Items from a dataset
——

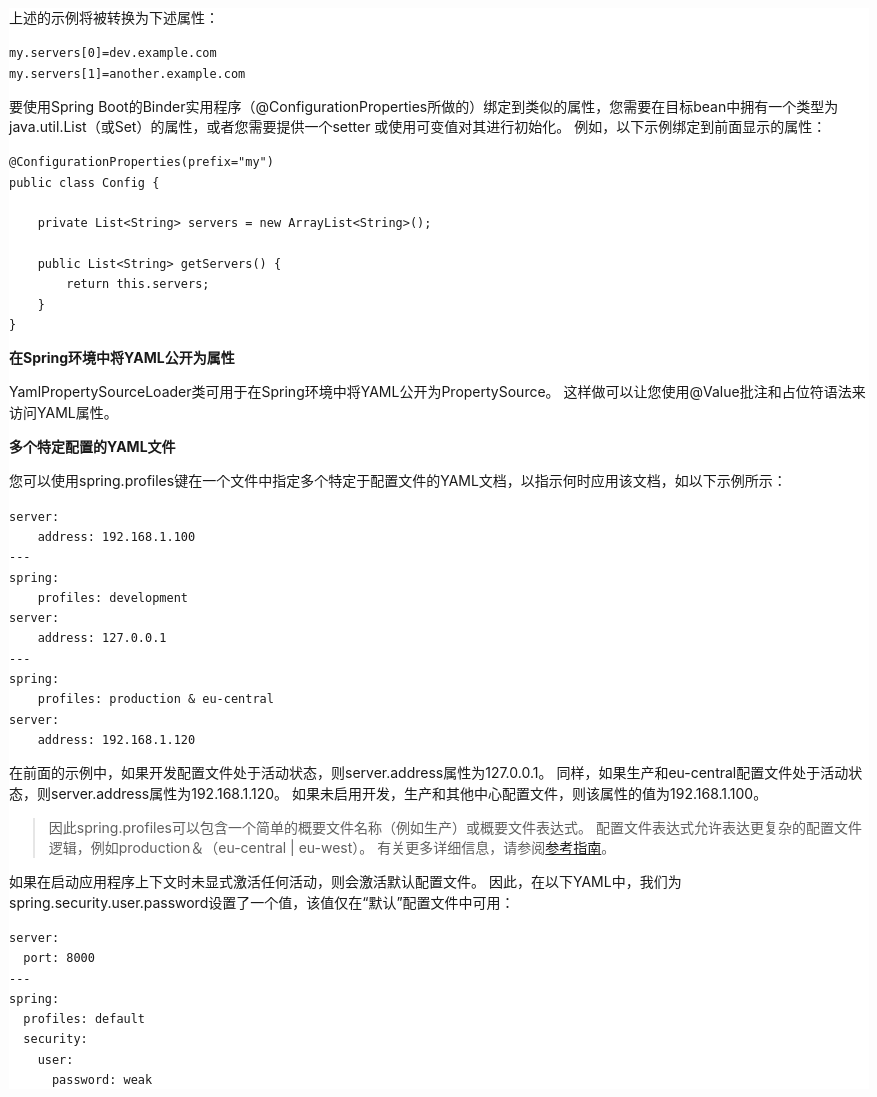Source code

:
 ```
```
上述的示例将被转换为下述属性：
```
my.servers[0]=dev.example.com
my.servers[1]=another.example.com
```
要使用Spring Boot的Binder实用程序（@ConfigurationProperties所做的）绑定到类似的属性，您需要在目标bean中拥有一个类型为java.util.List（或Set）的属性，或者您需要提供一个setter 或使用可变值对其进行初始化。 例如，以下示例绑定到前面显示的属性：
```
@ConfigurationProperties(prefix="my")
public class Config {

    private List<String> servers = new ArrayList<String>();

    public List<String> getServers() {
        return this.servers;
    }
}
```

**在Spring环境中将YAML公开为属性**

YamlPropertySourceLoader类可用于在Spring环境中将YAML公开为PropertySource。 这样做可以让您使用@Value批注和占位符语法来访问YAML属性。


**多个特定配置的YAML文件**

您可以使用spring.profiles键在一个文件中指定多个特定于配置文件的YAML文档，以指示何时应用该文档，如以下示例所示：
```
server:
    address: 192.168.1.100
---
spring:
    profiles: development
server:
    address: 127.0.0.1
---
spring:
    profiles: production & eu-central
server:
    address: 192.168.1.120
```
在前面的示例中，如果开发配置文件处于活动状态，则server.address属性为127.0.0.1。 同样，如果生产和eu-central配置文件处于活动状态，则server.address属性为192.168.1.120。 如果未启用开发，生产和其他中心配置文件，则该属性的值为192.168.1.100。
>因此spring.profiles可以包含一个简单的概要文件名称（例如生产）或概要文件表达式。 配置文件表达式允许表达更复杂的配置文件逻辑，例如production＆（eu-central | eu-west）。 有关更多详细信息，请参阅[参考指南](https://docs.spring.io/spring/docs/5.2.5.RELEASE/spring-framework-reference/core.html#beans-definition-profiles-java)。

如果在启动应用程序上下文时未显式激活任何活动，则会激活默认配置文件。 因此，在以下YAML中，我们为spring.security.user.password设置了一个值，该值仅在“默认”配置文件中可用：
```
server:
  port: 8000
---
spring:
  profiles: default
  security:
    user:
      password: weak
```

——

What is being asked
Looking only at the data above, say how many of its lines contain the string "public", and nothing more.

Worked solution
2